Made possible with TTP’s expertise in regulated environments and fast-track system development, these advances are expected to enable rapid translation of a customer’s biology to a product on the market. Key to this service is the ability for TTP’s team to understand the fundamental steps required to convert lab-based biological processes (for example, sample preparation, labeling and assay measurement) to a functional low-cost disposable and small instrument, the company notes.
“In recent years, we’ve seen an increased interest in translating processes and instrumentation from the central lab to the researcher’s or clinic’s desktop,” said Sanders. “We’re confident that this service and related TTP platforms will prove attractive to assay and instrument providers in this emerging market, by providing an accelerated route to manufacture that is augmented by our expertise in product development, engineering and the underlying biology of assay design and development.”

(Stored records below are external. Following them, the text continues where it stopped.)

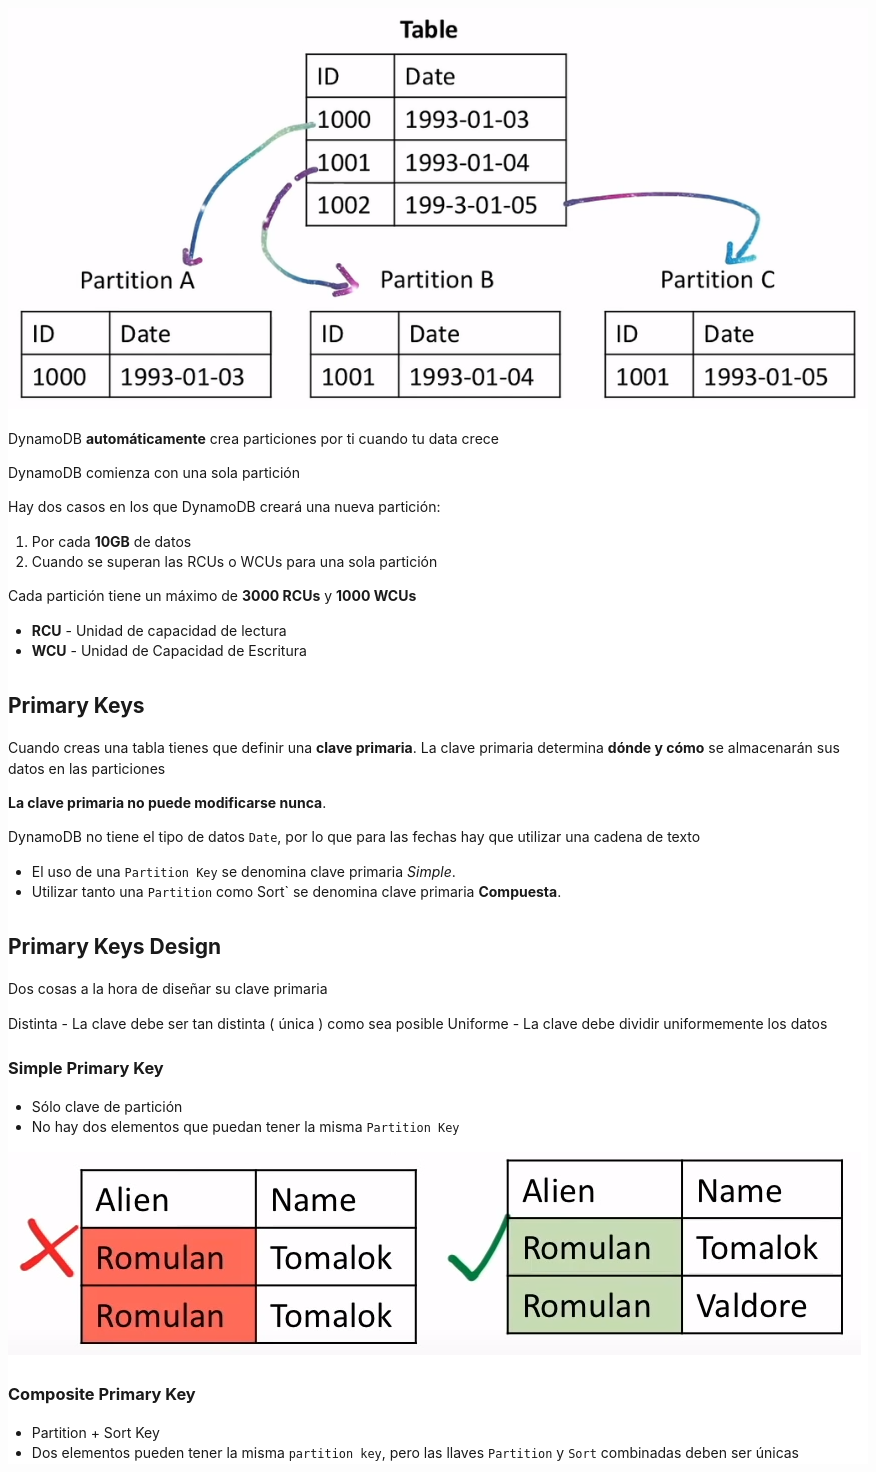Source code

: <img
  src="../../public/images/dynamodb/partitions.png"
  alt="Partition" />

DynamoDB <span class="text-red">**automáticamente**</span>
crea particiones por ti cuando tu data crece

DynamoDB comienza con una sola partición

Hay dos casos en los que DynamoDB creará una nueva partición:

1. Por cada **10GB** de datos
2. Cuando se superan las RCUs o WCUs para una sola partición

Cada partición tiene un máximo de **3000 RCUs** y **1000 WCUs**

- **RCU** - Unidad de capacidad de lectura
- **WCU** - Unidad de Capacidad de Escritura

## Primary Keys

Cuando creas una tabla tienes que definir una **clave primaria**.
La clave primaria determina **dónde y cómo** se almacenarán
sus datos en las particiones

**La clave primaria no puede modificarse nunca**.

DynamoDB no tiene el tipo de datos `Date`, por lo que para
las fechas hay que utilizar una cadena de texto

- El uso de una `Partition Key` se denomina clave
primaria *Simple*.
- Utilizar tanto una `Partition` como Sort` se denomina
clave primaria **Compuesta**.

## Primary Keys Design

Dos cosas a la hora de diseñar su clave primaria

Distinta - La clave debe ser tan distinta ( única ) como
sea posible
Uniforme - La clave debe dividir uniformemente los datos

### Simple Primary Key

- Sólo clave de partición
- No hay dos elementos que puedan tener la misma `Partition Key`

<img
  src="../../public/images/dynamodb/composite_primary_key.png"
  alt="Simple Primary Key" />

### Composite Primary Key

- Partition + Sort Key
- Dos elementos pueden tener la misma `partition key`, pero
las llaves `Partition` y `Sort` combinadas deben ser únicas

Throughout TTP’s history in the life-sciences and diagnostics realm, their clients reported particular challenges with liquid dispensing, lysis, fluidic pumping, thermal control and detection. Having understood the challenges facing their clients, TTP invested internally in technologies, platforms, and people needed to improve liquid handling, storage, thermal cycling and control.
“Our clients have shared their vision of democratization of instrumentation—a transfer of systems from the central lab to the desktop of researchers, and from the clinic to the smaller facilities and point of care—across a broad range of products in the biology space, ranging from flow cell design for sequencing, methods and systems for rapid quantitative molecular assays and the integration of complex chemistries in low cost disposables,” Sanders tells DDNews.
TTP’s technology lies behind many products and processes in areas as diverse as biotechnology, medical devices, instrumentation, communications, digital printing, consumer and industrial products, cleantech and security systems.
The company anticipates Desktop Biology will appeal to a broad range of clients, from start-ups with new detection systems to multinationals with established chemistries. Their initial proof-of-principle work was focused on molecular applications and qPCR but is now expanding to clinical applications in immunoassay, handling, drug discovery and beyond.